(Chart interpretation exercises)
-*-*-
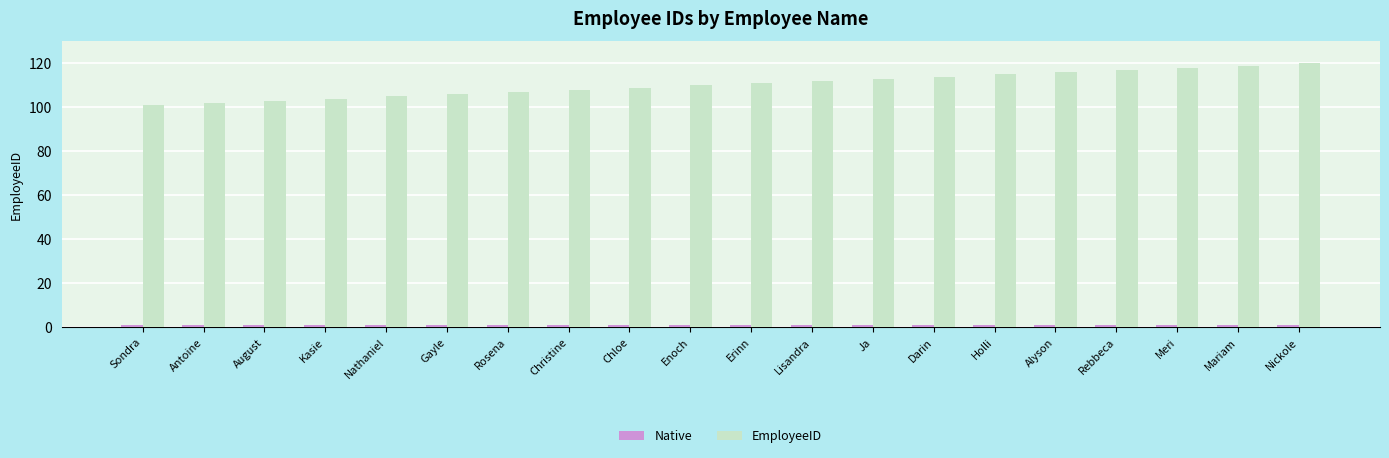

Which series has the widest spread of values?

EmployeeID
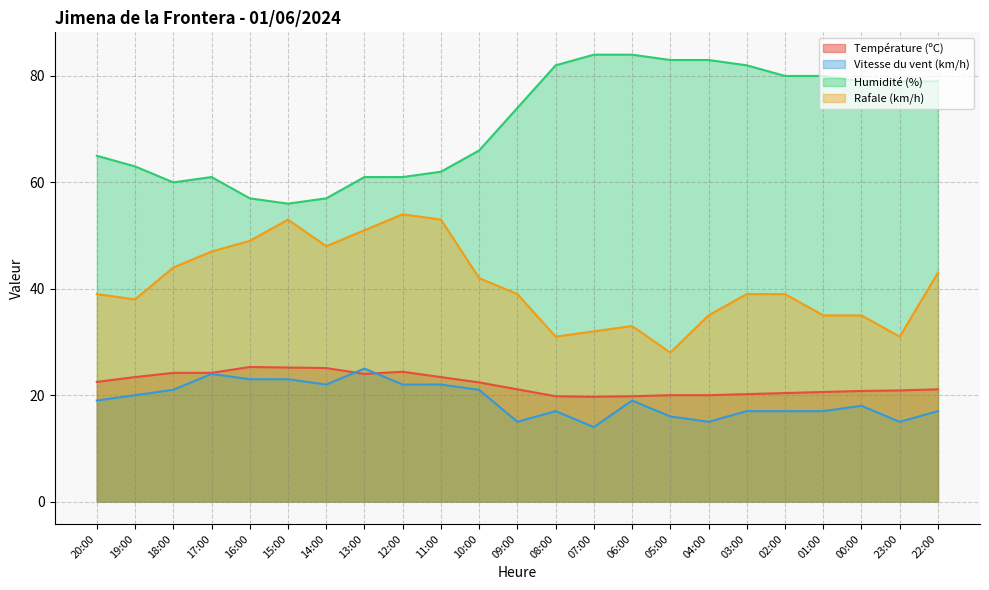

True or false: Vitesse du vent (km/h) and Humidité (%) cross at least once.

False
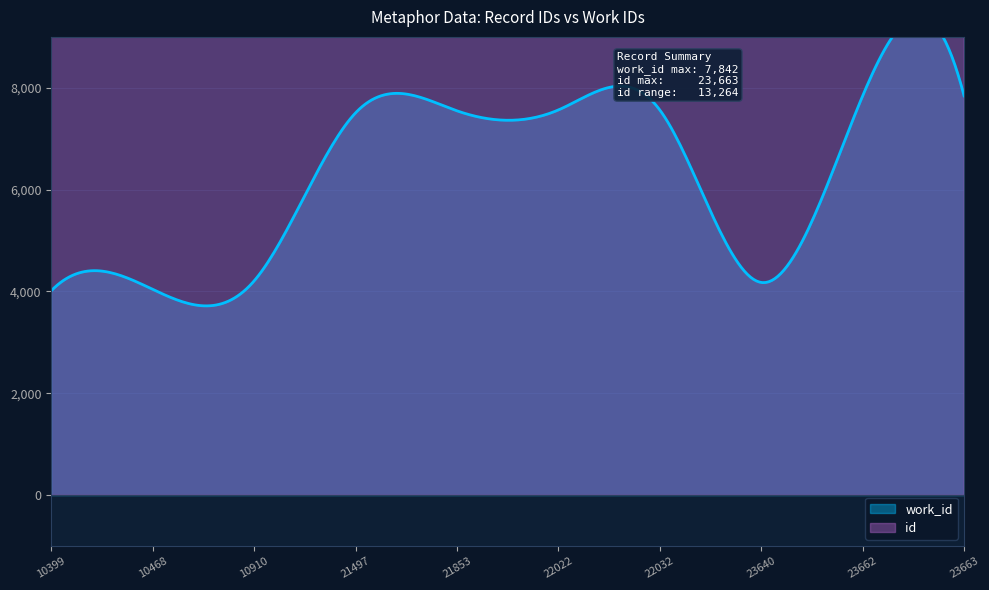

What is the value of the id point at the 3rd from the left?

10910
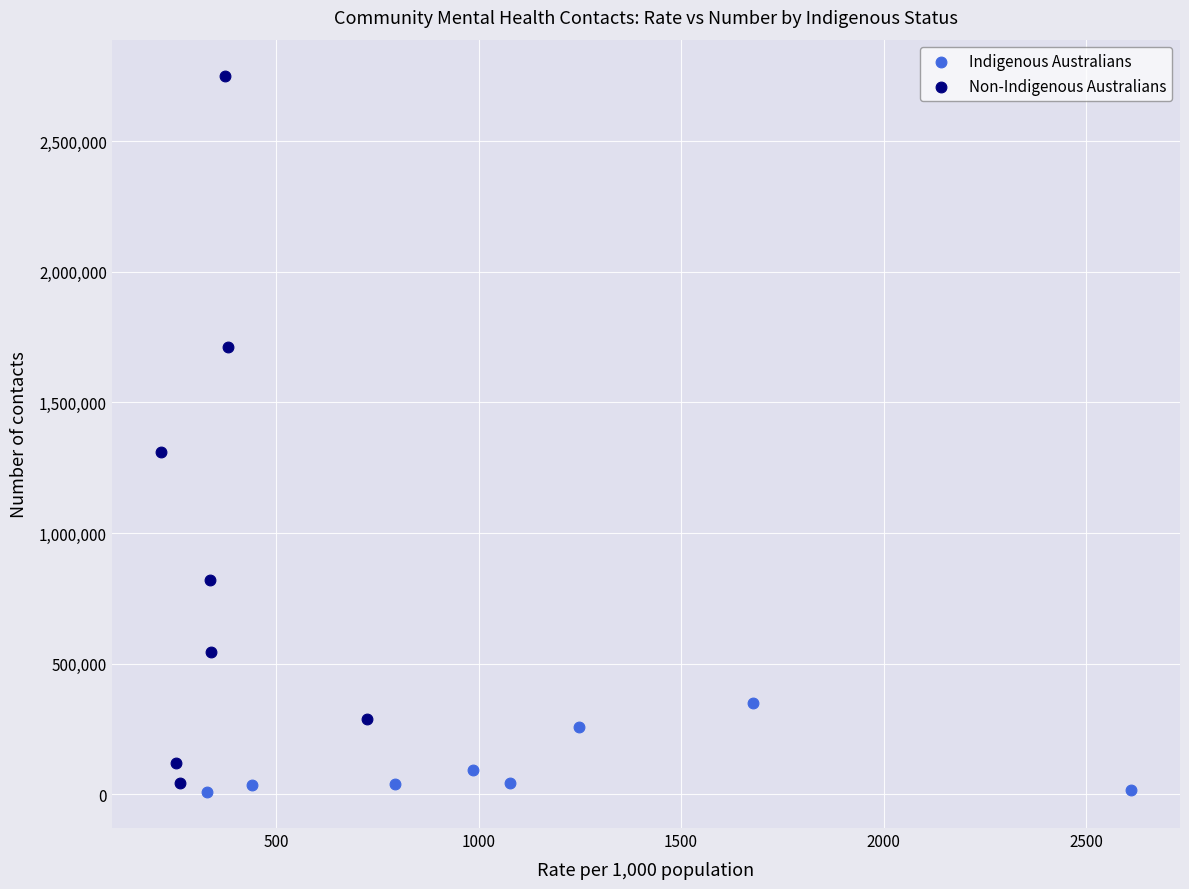

Which series contains the highest Y value?

Non-Indigenous Australians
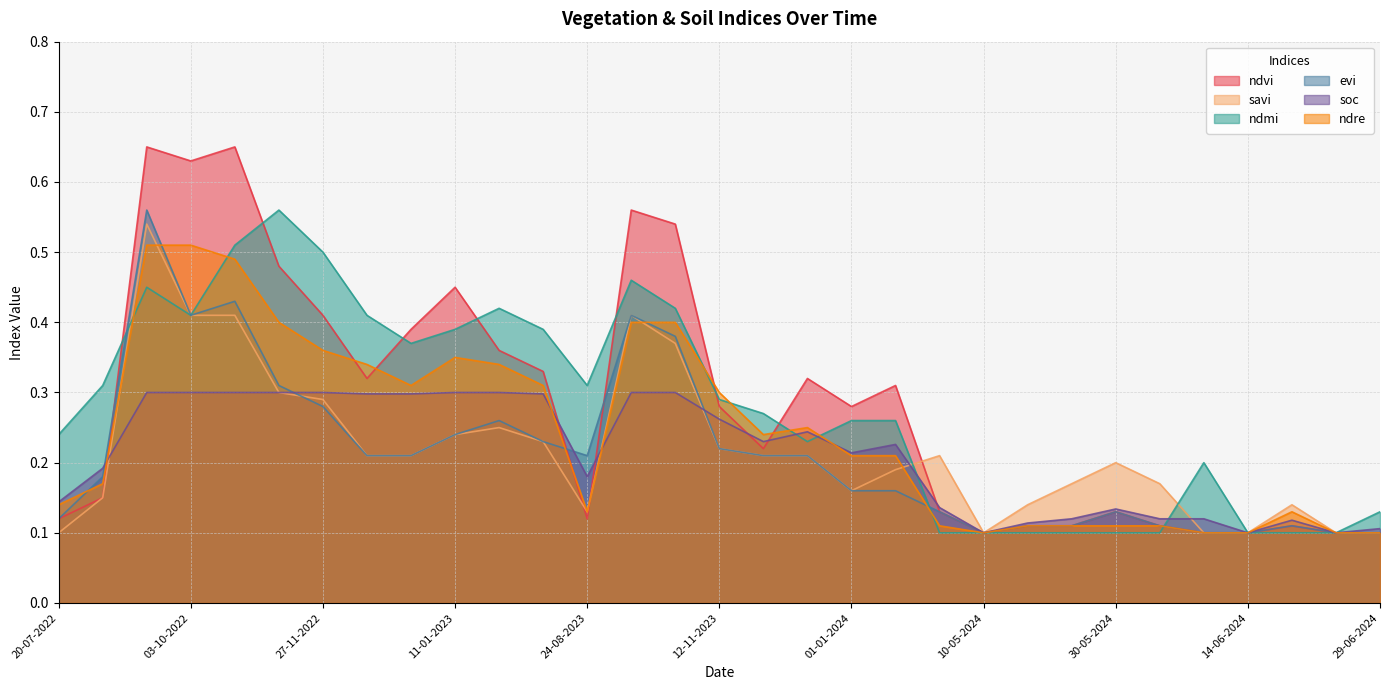

Where is the first local minimum for ndre?

01-01-2023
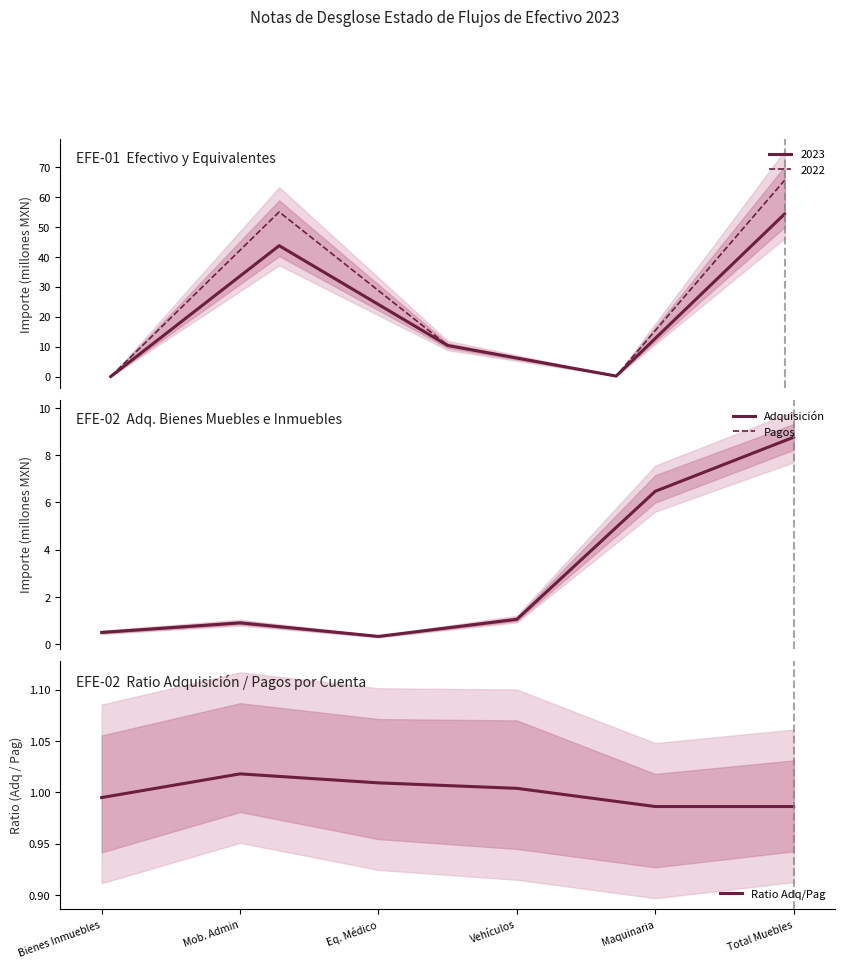

The value of Ratio Adq/Pag at Vehículos is 1.0. True or false?

True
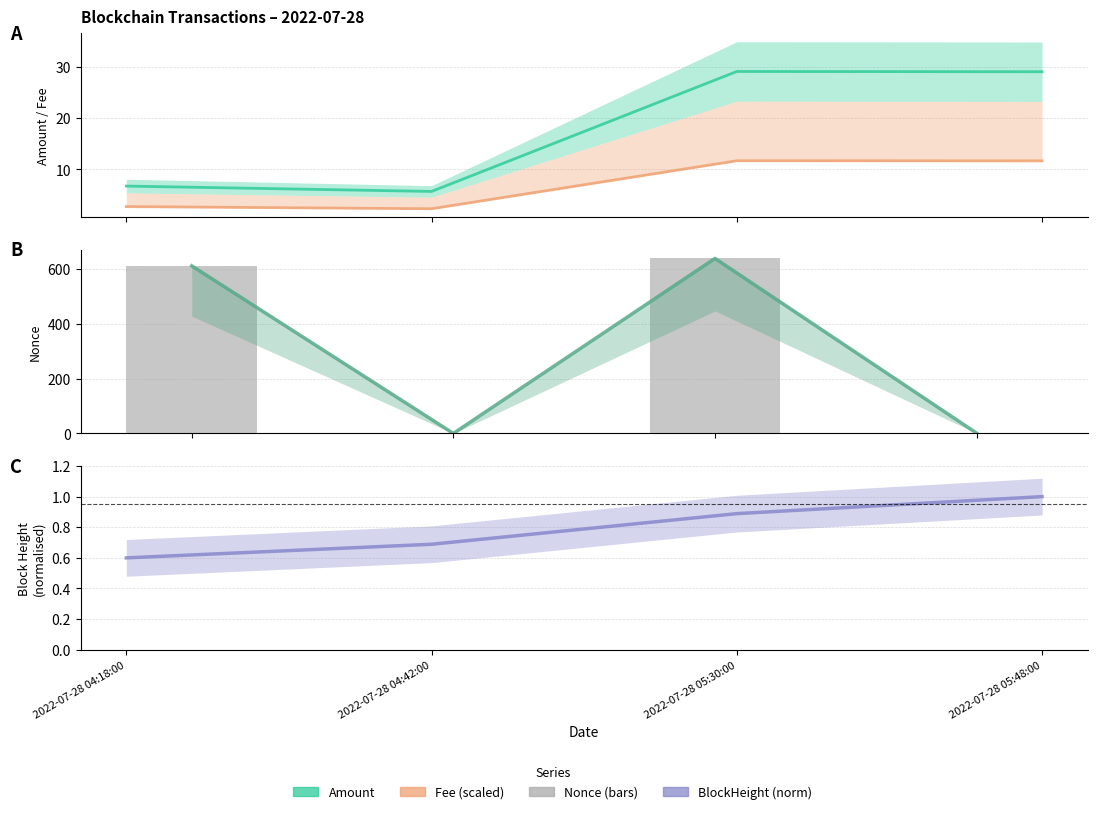

At which category is the sum across all series the highest?

2022-07-28 05:30:00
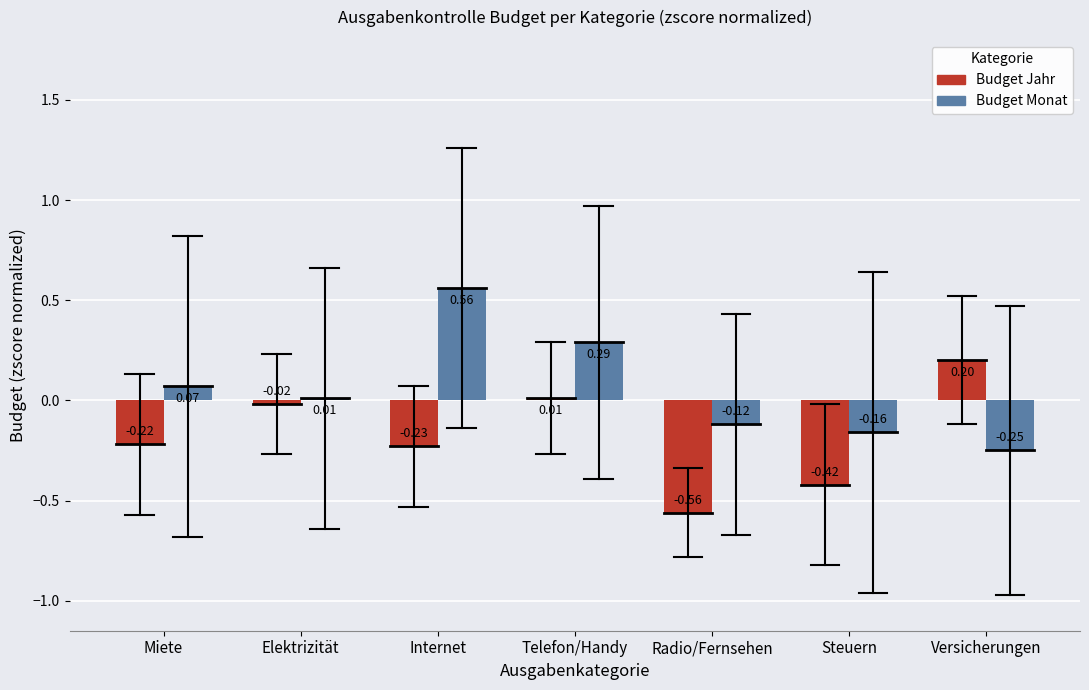

Between Radio/Fernsehen and Steuern, which series saw the biggest shift?

Budget Jahr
-*-*-
> **Requirement**
Identify every line in the rows above that contains the word "series", and copy each of those lines in full.

> **Solved exercise**
Which series has the widest spread of values?
Which series contains the highest Y value?
At which category is the sum across all series the highest?
Between Radio/Fernsehen and Steuern, which series saw the biggest shift?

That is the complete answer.